On an annual horizon, a full-time user saves about $12000. A team of 5 saves about $60000. This is a budget for an additional developer, for servers, for marketing — real money freed up out of nowhere simply by changing the inference provider.
If you use multiple agentic tools — also check out the articles on OpenClaw and the general API quickstart: the same JoinGonka key works everywhere, and the total monthly bill for a team rarely exceeds a few dollars even under peak loads.
Practical recommendations for controlling loops. Even on JoinGonka, it's wise to have protection against a runaway agent. In Cline's settings, enable Max Requests Per Task (30-50 for regular tasks), Auto-approve only for safe operations (read_file, search_files), and always leave write_file and execute_command for manual approval. Loops waste your time — money is no longer wasted. These boundaries help quickly identify tasks where Cline cannot reach a solution and rephrase the prompt instead of endless iteration.
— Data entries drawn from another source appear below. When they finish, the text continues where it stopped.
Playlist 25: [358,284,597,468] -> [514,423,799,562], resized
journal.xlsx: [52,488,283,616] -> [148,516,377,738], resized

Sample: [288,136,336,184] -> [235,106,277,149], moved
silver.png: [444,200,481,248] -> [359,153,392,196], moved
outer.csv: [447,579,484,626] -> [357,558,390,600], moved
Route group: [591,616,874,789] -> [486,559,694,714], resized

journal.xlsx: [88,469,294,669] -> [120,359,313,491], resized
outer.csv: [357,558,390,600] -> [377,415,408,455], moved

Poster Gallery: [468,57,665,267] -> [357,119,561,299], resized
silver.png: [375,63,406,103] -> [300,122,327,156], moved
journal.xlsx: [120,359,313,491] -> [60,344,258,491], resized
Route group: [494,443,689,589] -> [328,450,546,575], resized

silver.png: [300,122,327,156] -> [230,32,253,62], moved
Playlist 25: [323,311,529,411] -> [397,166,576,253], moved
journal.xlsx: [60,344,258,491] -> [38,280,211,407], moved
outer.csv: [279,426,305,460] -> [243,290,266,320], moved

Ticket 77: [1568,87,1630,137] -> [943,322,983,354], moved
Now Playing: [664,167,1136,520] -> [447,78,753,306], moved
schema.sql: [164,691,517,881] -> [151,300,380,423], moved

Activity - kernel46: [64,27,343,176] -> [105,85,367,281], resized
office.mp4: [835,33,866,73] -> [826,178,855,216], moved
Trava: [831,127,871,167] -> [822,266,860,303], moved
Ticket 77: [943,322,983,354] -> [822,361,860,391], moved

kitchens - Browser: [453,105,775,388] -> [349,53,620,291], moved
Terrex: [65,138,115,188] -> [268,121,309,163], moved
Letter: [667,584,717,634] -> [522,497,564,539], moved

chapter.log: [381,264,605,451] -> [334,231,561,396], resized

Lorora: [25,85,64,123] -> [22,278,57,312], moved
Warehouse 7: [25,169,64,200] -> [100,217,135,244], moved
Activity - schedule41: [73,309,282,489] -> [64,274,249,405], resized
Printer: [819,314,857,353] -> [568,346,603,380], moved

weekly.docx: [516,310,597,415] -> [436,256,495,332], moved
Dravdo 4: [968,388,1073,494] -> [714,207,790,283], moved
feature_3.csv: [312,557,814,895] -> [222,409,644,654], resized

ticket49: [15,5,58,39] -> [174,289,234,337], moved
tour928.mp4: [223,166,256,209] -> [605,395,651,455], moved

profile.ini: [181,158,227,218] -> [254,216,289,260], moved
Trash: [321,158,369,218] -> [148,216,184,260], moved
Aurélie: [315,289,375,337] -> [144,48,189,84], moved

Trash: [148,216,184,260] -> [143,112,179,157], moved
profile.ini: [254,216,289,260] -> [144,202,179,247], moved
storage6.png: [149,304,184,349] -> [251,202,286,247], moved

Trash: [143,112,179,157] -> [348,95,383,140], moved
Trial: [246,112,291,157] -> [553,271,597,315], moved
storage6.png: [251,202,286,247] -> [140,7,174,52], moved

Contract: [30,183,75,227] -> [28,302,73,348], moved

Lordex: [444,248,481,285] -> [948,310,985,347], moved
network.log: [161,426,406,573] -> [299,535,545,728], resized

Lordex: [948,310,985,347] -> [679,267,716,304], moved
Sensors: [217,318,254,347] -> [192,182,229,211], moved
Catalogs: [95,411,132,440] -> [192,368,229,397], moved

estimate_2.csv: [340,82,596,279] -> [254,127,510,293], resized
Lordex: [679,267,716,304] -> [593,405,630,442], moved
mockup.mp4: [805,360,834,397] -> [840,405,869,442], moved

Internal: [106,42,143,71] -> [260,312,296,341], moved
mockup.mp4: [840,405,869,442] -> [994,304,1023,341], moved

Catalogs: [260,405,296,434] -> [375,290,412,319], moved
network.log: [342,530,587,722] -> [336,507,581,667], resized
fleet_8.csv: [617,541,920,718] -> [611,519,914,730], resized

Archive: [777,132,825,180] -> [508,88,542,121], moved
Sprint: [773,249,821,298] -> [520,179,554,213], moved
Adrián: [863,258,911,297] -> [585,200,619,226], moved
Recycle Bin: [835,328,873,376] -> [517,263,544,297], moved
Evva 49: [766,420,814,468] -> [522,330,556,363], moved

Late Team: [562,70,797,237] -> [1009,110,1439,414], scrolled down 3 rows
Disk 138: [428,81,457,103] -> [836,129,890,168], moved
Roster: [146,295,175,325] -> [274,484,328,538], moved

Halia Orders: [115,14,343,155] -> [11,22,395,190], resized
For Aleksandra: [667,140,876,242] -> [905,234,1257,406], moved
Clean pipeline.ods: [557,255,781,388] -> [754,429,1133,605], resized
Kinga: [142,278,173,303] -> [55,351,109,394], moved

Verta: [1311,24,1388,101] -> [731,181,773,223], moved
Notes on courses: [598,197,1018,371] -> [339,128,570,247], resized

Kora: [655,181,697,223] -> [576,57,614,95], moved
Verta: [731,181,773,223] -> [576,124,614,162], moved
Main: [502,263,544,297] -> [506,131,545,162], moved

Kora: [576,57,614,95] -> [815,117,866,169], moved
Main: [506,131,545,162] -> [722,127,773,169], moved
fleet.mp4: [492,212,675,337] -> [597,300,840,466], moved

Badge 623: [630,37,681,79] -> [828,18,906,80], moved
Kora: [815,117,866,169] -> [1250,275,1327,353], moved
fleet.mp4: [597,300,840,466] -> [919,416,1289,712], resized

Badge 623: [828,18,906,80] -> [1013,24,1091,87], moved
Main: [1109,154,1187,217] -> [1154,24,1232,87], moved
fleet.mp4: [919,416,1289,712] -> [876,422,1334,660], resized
When Cline is better than Cursor / Claude Code and vice versa. Cline is stronger in long autonomous tasks where the agent needs to show initiative — something like "explore the project structure and suggest refactoring." Cursor is stronger in interactive sessions with a fast feedback loop — refactoring as you write code. Claude Code is a midpoint: more autonomous than Cursor, but less verbose than Cline. With JoinGonka Gateway, you can keep all three tools connected simultaneously with the same key, and choose the one that best suits a specific task — without worrying about three separate billings.